Quote - The randomness in lottery machines comes from a whole barrel load of (what are essentially) chaotic effects.

To truely reproduce even a single draw you'd need to account for local changes in air density, air currents, tiny variations of gravity, atomistic scale flaws on all the surfaces of the machine, the balls etc.
The problem is of course you can't because attempting to measure some of these will be in the realm of the Heisenburg's Uncertainty Principle.

So while you could simulate a draw, you'll never be able to do so in a predictive way.

I'm sure you're right, and I wasn't suggesting that this would be a practical way to generate random numbers.  I was thinking that maybe the best way to compute randomness would be by trying to simulate the way it occurs in the real world, rather than through calculations that creates a set of differences for their own sake.

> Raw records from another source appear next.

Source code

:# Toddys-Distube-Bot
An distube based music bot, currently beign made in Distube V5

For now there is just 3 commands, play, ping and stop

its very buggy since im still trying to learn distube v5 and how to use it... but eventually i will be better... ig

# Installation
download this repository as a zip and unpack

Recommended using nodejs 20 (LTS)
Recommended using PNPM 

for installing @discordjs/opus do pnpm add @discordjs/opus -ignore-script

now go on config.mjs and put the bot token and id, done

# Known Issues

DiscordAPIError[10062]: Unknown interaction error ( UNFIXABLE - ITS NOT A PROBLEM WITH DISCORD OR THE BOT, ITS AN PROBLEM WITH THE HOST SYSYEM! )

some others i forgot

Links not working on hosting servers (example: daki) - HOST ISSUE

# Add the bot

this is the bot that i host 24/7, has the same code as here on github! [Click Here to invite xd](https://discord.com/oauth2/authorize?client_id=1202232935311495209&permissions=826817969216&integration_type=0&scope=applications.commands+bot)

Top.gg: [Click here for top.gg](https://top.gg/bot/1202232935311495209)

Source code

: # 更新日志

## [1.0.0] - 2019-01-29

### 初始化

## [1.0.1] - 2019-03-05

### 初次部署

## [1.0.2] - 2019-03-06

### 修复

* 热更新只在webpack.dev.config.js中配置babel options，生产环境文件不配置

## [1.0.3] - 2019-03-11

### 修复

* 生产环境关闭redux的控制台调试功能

kuroyume0161 ( ) posted Mon, 29 September 2008 at 4:49 PM

Chaos Theory itself was launched by the random results of supposedly 'repeatable' atmospheric simulations on a computer (MIT meteorologist Lorenz).  But the problem is that chaos isn't particularly random.  The definition goes: random, chaos, order.  Chaos is inherently random-like but has understandable features which can be modeled (non-linear mathematics, state-spaces, and so on).  Thus is it a state inbetween random and ordered.

The problem with using such simulations (including lottery machines) is the amount of work needed.  Random numbers, for the most part, can't be predetermined and saved in an awaiting array - even if they are truly random.  Usually the demand is continuous and real-time.  As noted in "Numerical Recipes", the ideal situation is two separate computers - one generating random numbers while the other receives them for use in deterministic programs.

C makes it easy to shoot yourself in the foot. C++ makes it harder, but when you do, you blow your whole leg off.